Data section Block Start
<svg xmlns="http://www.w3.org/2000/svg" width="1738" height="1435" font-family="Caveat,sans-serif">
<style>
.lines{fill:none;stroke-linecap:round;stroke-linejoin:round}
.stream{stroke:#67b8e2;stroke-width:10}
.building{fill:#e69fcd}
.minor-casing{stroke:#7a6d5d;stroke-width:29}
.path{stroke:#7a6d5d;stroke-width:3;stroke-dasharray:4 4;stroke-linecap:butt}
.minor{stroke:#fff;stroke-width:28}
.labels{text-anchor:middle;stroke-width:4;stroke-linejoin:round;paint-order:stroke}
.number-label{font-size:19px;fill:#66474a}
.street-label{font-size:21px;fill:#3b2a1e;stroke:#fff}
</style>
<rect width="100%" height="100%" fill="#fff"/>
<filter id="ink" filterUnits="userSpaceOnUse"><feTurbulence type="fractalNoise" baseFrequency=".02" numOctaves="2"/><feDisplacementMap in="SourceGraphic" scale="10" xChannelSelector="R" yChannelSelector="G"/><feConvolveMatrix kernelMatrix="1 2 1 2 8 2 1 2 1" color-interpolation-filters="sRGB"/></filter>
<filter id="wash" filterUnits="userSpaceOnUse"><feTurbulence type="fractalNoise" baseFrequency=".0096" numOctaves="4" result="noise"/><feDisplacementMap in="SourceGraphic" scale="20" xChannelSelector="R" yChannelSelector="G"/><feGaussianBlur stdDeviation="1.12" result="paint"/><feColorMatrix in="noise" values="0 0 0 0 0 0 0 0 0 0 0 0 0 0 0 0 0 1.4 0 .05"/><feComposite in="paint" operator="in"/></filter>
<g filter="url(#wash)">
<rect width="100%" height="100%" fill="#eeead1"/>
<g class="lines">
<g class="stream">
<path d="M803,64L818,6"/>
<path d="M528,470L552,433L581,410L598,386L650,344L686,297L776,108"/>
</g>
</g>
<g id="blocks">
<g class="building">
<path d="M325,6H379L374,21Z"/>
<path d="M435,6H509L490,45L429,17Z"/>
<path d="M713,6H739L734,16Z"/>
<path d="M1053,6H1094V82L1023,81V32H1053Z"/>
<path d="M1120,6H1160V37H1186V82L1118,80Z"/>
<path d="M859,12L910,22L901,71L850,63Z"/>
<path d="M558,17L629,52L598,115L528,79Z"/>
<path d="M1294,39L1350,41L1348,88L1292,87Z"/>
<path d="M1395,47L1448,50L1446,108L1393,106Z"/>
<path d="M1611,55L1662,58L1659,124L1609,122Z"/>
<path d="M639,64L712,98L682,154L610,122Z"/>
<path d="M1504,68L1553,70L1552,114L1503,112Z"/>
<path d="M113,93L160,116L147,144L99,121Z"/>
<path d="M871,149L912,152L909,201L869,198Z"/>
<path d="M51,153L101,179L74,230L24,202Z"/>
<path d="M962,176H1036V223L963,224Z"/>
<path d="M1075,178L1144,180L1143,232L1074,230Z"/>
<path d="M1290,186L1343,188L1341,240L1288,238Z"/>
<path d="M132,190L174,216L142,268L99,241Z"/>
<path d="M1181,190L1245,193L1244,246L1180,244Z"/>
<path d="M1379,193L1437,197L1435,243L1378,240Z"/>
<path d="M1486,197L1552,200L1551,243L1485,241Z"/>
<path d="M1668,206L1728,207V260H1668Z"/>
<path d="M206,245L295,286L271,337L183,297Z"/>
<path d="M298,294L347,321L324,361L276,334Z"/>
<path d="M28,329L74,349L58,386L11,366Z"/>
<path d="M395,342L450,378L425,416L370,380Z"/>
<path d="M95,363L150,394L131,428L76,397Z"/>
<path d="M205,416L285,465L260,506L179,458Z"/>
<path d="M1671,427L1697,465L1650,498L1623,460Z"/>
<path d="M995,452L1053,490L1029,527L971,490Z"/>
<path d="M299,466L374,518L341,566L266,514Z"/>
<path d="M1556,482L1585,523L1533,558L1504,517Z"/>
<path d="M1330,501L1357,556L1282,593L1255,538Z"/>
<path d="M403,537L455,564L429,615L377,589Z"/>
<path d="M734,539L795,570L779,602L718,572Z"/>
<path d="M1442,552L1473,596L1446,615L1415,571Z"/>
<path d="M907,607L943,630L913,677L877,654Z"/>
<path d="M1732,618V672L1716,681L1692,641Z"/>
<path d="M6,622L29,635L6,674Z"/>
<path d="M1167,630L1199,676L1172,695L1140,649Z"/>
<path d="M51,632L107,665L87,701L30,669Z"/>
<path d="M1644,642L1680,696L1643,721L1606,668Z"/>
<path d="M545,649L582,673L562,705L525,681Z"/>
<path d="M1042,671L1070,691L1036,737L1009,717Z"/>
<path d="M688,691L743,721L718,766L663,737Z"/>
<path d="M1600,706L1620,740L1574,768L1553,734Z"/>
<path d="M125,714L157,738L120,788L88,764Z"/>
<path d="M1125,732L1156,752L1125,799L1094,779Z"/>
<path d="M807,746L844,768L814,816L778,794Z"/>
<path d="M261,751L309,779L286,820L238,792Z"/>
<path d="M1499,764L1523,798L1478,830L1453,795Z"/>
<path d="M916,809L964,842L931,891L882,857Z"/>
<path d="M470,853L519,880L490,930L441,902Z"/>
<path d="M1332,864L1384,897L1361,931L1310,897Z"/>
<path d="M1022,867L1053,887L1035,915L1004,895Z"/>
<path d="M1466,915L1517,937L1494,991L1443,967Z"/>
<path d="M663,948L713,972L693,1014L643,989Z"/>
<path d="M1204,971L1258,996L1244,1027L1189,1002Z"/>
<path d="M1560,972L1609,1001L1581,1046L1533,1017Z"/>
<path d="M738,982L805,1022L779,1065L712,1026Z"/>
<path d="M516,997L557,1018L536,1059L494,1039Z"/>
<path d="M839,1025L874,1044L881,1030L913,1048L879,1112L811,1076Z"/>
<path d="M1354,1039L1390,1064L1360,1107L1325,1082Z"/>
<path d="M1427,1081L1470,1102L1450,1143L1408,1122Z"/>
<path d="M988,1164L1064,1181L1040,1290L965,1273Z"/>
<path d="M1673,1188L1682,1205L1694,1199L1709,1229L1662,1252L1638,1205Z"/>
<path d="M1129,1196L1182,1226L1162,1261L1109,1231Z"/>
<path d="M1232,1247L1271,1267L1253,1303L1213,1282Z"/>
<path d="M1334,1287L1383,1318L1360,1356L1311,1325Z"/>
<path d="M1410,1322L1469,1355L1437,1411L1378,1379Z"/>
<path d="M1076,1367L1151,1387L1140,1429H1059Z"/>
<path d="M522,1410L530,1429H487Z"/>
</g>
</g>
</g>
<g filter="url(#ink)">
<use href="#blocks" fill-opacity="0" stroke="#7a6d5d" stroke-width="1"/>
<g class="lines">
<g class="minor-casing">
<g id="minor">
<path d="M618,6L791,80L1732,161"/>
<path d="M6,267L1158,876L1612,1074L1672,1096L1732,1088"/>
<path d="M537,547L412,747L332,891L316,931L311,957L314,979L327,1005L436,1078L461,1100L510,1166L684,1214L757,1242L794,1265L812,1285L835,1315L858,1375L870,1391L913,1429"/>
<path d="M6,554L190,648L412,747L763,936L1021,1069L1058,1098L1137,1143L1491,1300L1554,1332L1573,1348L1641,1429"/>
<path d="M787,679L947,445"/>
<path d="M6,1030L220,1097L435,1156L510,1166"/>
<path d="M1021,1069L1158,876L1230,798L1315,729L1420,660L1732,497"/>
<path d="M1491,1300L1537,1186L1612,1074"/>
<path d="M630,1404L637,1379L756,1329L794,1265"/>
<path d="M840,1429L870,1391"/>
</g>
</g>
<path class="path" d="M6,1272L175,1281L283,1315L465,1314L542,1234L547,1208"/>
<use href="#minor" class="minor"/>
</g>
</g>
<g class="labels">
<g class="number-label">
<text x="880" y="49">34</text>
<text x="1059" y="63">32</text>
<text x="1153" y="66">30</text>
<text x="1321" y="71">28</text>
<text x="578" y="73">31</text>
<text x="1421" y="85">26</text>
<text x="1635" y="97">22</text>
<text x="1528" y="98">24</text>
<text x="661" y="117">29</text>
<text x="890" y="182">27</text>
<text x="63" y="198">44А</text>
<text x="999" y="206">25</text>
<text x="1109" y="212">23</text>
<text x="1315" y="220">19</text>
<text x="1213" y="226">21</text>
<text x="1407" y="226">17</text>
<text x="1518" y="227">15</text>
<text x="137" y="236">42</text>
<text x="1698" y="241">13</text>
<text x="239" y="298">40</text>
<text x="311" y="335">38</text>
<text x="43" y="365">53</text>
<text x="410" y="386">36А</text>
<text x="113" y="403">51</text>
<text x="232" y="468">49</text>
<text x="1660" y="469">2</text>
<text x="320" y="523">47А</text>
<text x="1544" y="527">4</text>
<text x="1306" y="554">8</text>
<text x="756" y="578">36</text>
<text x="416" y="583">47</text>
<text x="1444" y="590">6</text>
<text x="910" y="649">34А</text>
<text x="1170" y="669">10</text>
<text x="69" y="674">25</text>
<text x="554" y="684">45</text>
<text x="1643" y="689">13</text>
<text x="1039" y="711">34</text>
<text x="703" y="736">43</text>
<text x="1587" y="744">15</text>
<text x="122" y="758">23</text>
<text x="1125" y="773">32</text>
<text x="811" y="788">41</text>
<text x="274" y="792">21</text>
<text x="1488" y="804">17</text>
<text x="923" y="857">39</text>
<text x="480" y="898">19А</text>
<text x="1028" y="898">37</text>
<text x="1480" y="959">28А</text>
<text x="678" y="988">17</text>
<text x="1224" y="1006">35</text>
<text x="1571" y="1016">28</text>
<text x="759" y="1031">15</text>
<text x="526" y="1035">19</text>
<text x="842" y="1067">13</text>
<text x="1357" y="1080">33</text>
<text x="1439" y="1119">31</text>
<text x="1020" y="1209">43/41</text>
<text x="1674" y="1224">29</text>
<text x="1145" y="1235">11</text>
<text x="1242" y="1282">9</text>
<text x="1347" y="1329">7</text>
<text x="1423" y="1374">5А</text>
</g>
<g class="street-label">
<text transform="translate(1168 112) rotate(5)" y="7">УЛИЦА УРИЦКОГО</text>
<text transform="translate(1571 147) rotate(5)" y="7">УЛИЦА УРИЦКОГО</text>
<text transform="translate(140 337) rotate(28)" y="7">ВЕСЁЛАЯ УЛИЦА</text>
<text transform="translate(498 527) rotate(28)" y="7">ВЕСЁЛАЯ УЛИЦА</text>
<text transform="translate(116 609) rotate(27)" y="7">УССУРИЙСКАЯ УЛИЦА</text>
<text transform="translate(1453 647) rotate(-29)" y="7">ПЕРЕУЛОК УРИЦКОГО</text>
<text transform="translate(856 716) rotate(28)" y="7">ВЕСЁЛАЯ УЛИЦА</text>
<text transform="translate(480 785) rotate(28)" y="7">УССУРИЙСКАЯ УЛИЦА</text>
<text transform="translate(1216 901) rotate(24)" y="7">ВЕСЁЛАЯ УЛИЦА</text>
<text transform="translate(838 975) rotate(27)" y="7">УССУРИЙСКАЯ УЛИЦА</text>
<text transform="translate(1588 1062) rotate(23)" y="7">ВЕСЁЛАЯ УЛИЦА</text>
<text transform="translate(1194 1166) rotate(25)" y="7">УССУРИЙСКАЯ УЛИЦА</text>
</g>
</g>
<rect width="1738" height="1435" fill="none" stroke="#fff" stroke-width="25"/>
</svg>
Data section Block End
### Task to carry out
A single number is required: how many lines in the material above include the string "baseFrequency".

### Problem solution
2